**Data block**
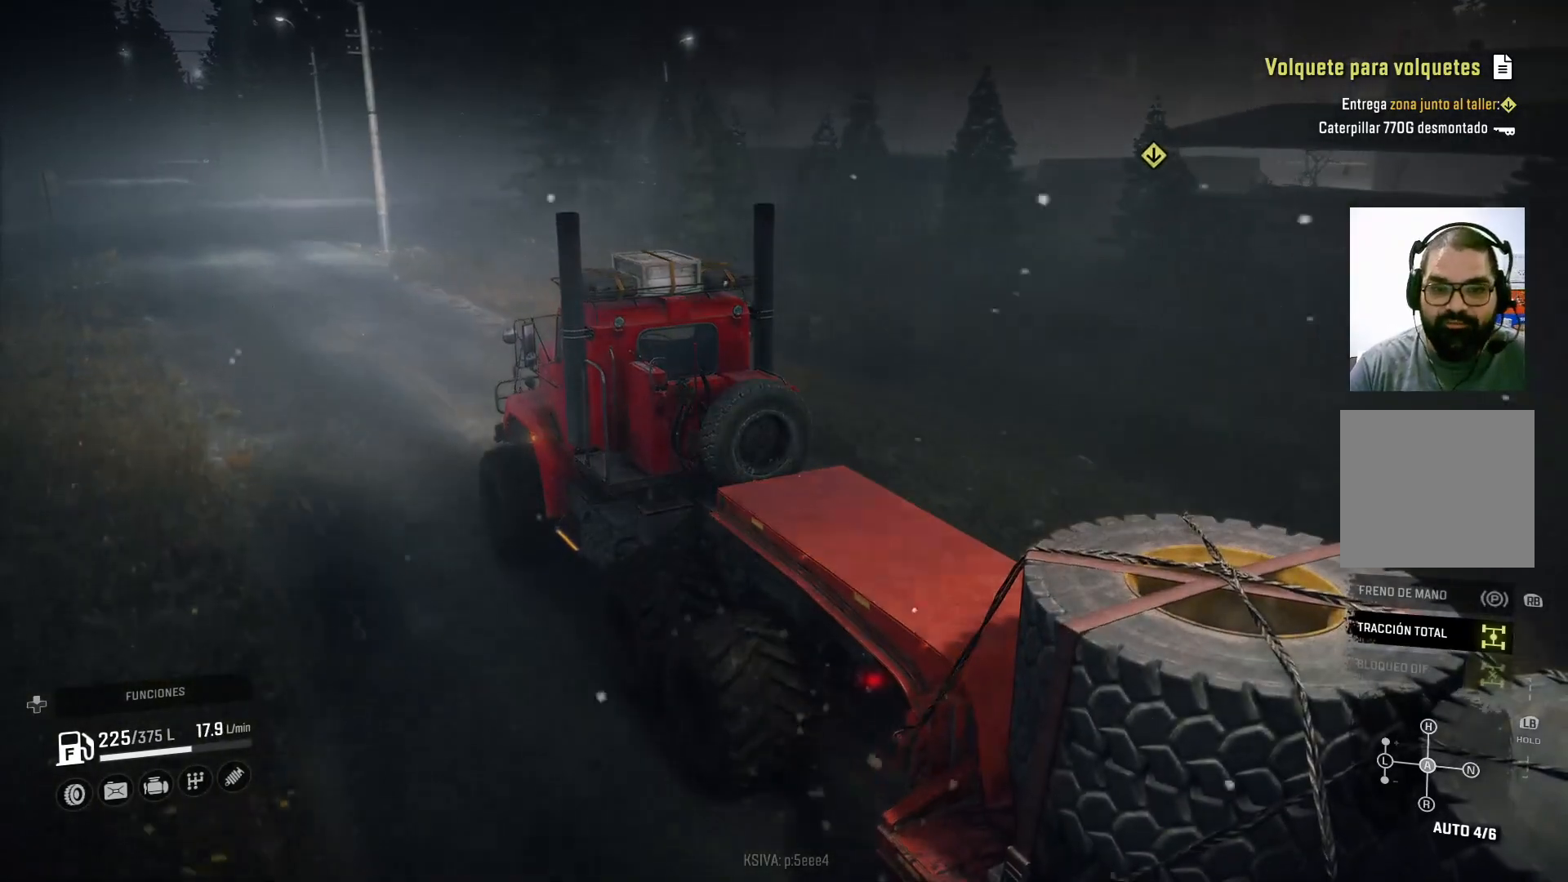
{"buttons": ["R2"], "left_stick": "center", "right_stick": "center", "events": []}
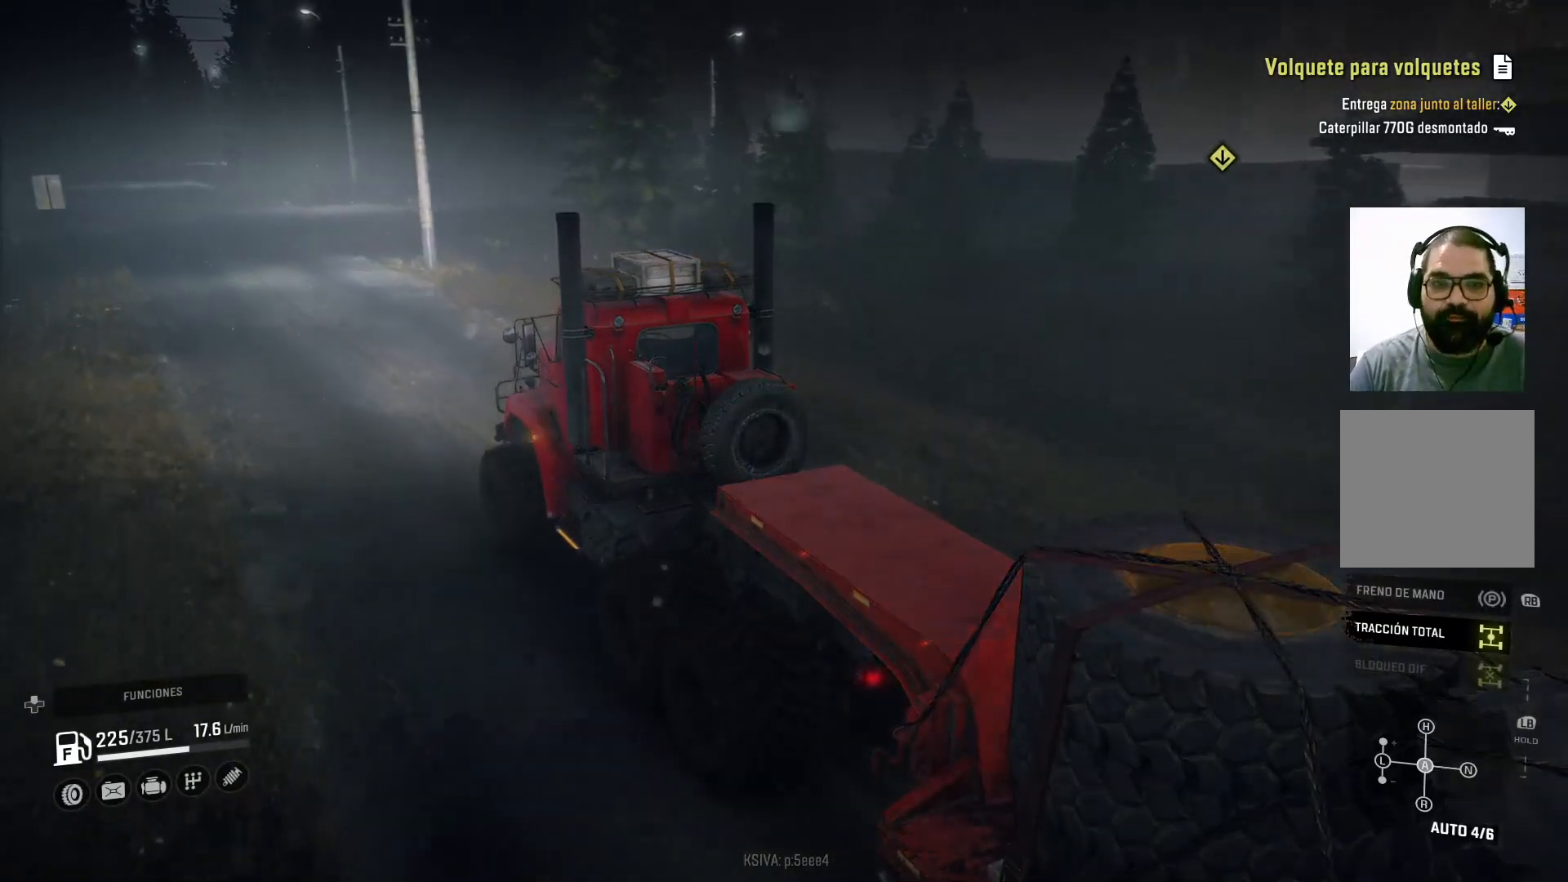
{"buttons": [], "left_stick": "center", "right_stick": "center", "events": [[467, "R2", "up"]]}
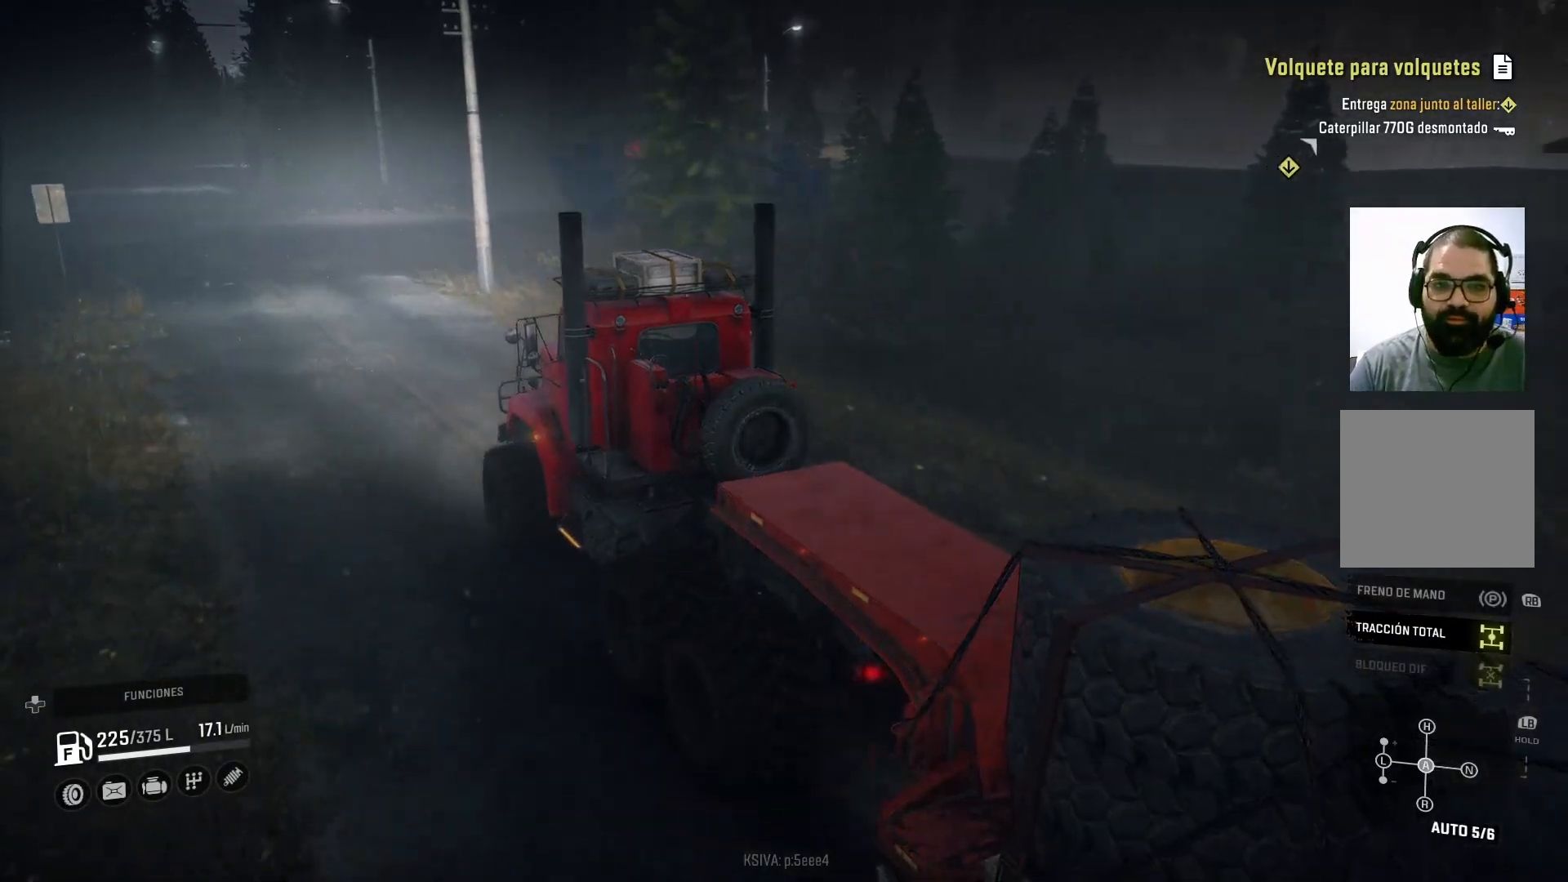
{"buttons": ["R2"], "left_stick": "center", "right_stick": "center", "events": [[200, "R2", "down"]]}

**Work to be completed**
The data needs to be reproduced exactly, please, apart from its pictures.

**Exercise answer**
{"buttons": ["R2"], "left_stick": "center", "right_stick": "center", "events": []}
{"buttons": [], "left_stick": "center", "right_stick": "center", "events": [[467, "R2", "up"]]}
{"buttons": ["R2"], "left_stick": "center", "right_stick": "center", "events": [[200, "R2", "down"]]}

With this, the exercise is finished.